Acting for Two: Due to the briefness of the first part and the fact that they were supposed to be brothers anyway, some productions have the Ghost and Claudius being played by the same actor. Some see Hamlet's "Look here upon this picture"-speech as proof that this was Shakespeare's intentions and him lampshading it. Note that the guards hang around talking at the end of act 1 scene 1 just long enough for the actor playing The Ghost to jump into his Claudius costume for the start of scene 2.
The Royal National Theatre production with Simon Russell Beale had the actor playing Polonius doubling as the First Gravedigger, accompanied by some Leaning on the Fourth Wall: appropriately enough, given that Polonius was dead, the actor arose from a coffin to play the Gravedigger.
Word of St.
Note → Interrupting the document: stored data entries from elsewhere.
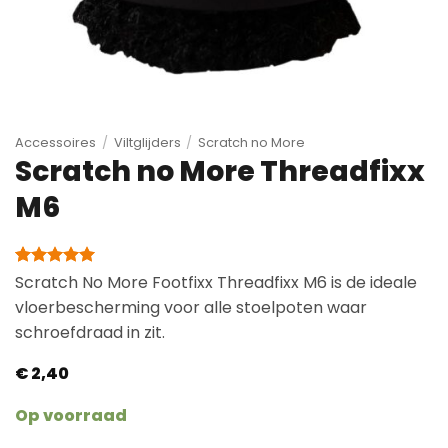
Accessoires
/
Viltglijders
/
Scratch no More
Scratch no More Threadfixx
M6
Gewaardeerd
2
Scratch No More Footfixx Threadfixx M6 is de ideale
5
op 5
vloerbescherming voor alle stoelpoten waar
gebaseerd
op
schroefdraad in zit.
klantbeoordelingen
€
2,40
Op voorraad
Paul: The text of much of the notoriously garbled First Quarto of Hamlet is widely believed to have been reconstructed from memory by whoever played Marcellus in an early production, because all the scenes with Marcellus in them are closer to their counterparts in later editions, whereas whenever Marcellus is offstage the text starts to read like a best guess by someone who's witnessed several productions but has never bothered to memorise the whole thing. The 'mousetrap' scenes in the First Quarto are also very much as they are in later editions, suggesting that the actor doubled up (highly common in Renaissance theatre) and was in those scenes too.
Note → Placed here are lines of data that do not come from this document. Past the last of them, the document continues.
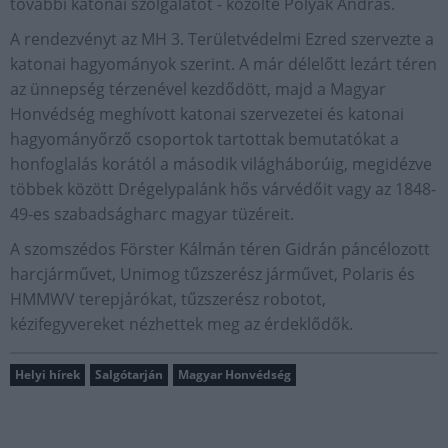
további katonai szolgálatot - közölte Polyák András.
A rendezvényt az MH 3. Területvédelmi Ezred szervezte a
katonai hagyományok szerint. A már délelőtt lezárt téren
az ünnepség térzenével kezdődött, majd a Magyar
Honvédség meghívott katonai szervezetei és katonai
hagyományőrző csoportok tartottak bemutatókat a
honfoglalás korától a második világháborúig, megidézve
többek között Drégelypalánk hős várvédőit vagy az 1848-
49-es szabadságharc magyar tüzéreit.
A szomszédos Förster Kálmán téren Gidrán páncélozott
harcjárművet, Unimog tűzszerész járművet, Polaris és
HMMWV terepjárókat, tűzszerész robotot,
kézifegyvereket nézhettek meg az érdeklődők.
Helyi hírek
Salgótarján
Magyar Honvédség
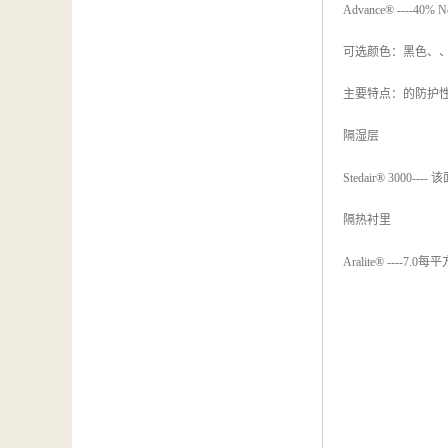
Advance® ---
可选颜色：黑色、
主要特点：的防护
隔湿层
Stedair® 3
隔热衬里
Aralite® -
Dawson Casting: Laurence Olivier was 41 when he played the title role. Eileen Herlie, who played Gertrude, was 30. The former was actually a pragmatic choice; with Orson Welles adapting Macbeth and also prepping for his version of Othello, Hamlet was the only other option and he had to cast himself as the lead to secure funding.
Dueling Works: With Orson Welles's Macbeth. Laurence Olivier had planned to adapt that but changed to Hamlet when he realised the other one would come out first.
Jossed: For years it was suspected that John Gielgud was the voice of Hamlet's father. It was just Laurence Olivier himself with his voice altered. Amusingly enough he would later play the ghost twice more.
No Stunt Double: The final scene to be filmed was the famous shot of Laurence Olivier jumping off a high tower onto Claudius and killing him, because it was considered to be so dangerous that it was feared that Olivier would injure himself too badly performing the stunt to film any other scenes. Olivier emerged uninjured from the leap, but the stuntman doubling as Claudius was knocked out from the impact and lost two teeth.
The Other Marty: Stanley Holloway was an 11th-hour choice; the actor who was supposed to play the grave digger, F.J. McCormick, died shortly before filming.
Real Life Writes the Plot: The reason the film is in black and white? Laurence Olivier claims "I was in the middle of a furious row with Technicolor."
Many actresses reportedly turned down the role of Gertrude because of "age concerns".
Claire Bloom auditioned for the role of Ophelia. She would later get to play Lady Anne in Richard III, Laurence Olivier's final Shakespeare film (directed by him anyway) and play Gertrude opposite of Derek Jacobi in a television adaptation of Hamlet in 1980.